== Task to carry out ==
Please copy the entries below word for word, leaving out any image.

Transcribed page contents

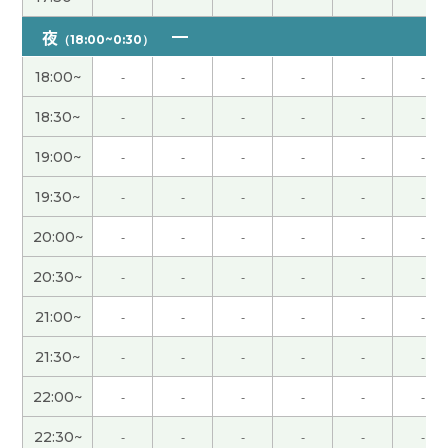
夜
非常感謝 下次見
( 40代 男性 )
（18:00~0:30）
18:00~
-
-
-
-
-
-
毎回のレッスンが本当に楽しくて時間があっとい
18:30~
-
-
-
-
-
-
う間に経ちます！楽しく勉強できる先生にご縁が
あったことは、とてもありがたいなーと感謝しかあ
19:00~
-
-
-
-
-
-
りません。
19:30~
-
-
-
-
-
-
谢谢老师！每次都开心 下次再见！
( 男性 )
20:00~
-
-
-
-
-
-
うまく話せなくても考えるのを待って優しく修正ポ
20:30~
-
-
-
-
-
-
イントなどを教えてくださるので、間違いを恐れず
21:00~
-
-
-
-
-
-
話してみよう！と毎回レッスンが楽しみです。いつ
もありがとうございます。
21:30~
-
-
-
-
-
-
22:00~
-
-
-
-
-
-
宋老师 谢谢你的课， 我也聊得很开心。下次见！
22:30~
-
-
-
-
-
-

== Response area ==
夜
非常感謝 下次見
( 40代 男性 )
（18:00~0:30）
18:00~
-
-
-
-
-
-
毎回のレッスンが本当に楽しくて時間があっとい
18:30~
-
-
-
-
-
-
う間に経ちます！楽しく勉強できる先生にご縁が
あったことは、とてもありがたいなーと感謝しかあ
19:00~
-
-
-
-
-
-
りません。
19:30~
-
-
-
-
-
-
谢谢老师！每次都开心 下次再见！
( 男性 )
20:00~
-
-
-
-
-
-
うまく話せなくても考えるのを待って優しく修正ポ
20:30~
-
-
-
-
-
-
イントなどを教えてくださるので、間違いを恐れず
21:00~
-
-
-
-
-
-
話してみよう！と毎回レッスンが楽しみです。いつ
もありがとうございます。
21:30~
-
-
-
-
-
-
22:00~
-
-
-
-
-
-
宋老师 谢谢你的课， 我也聊得很开心。下次见！
22:30~
-
-
-
-
-
-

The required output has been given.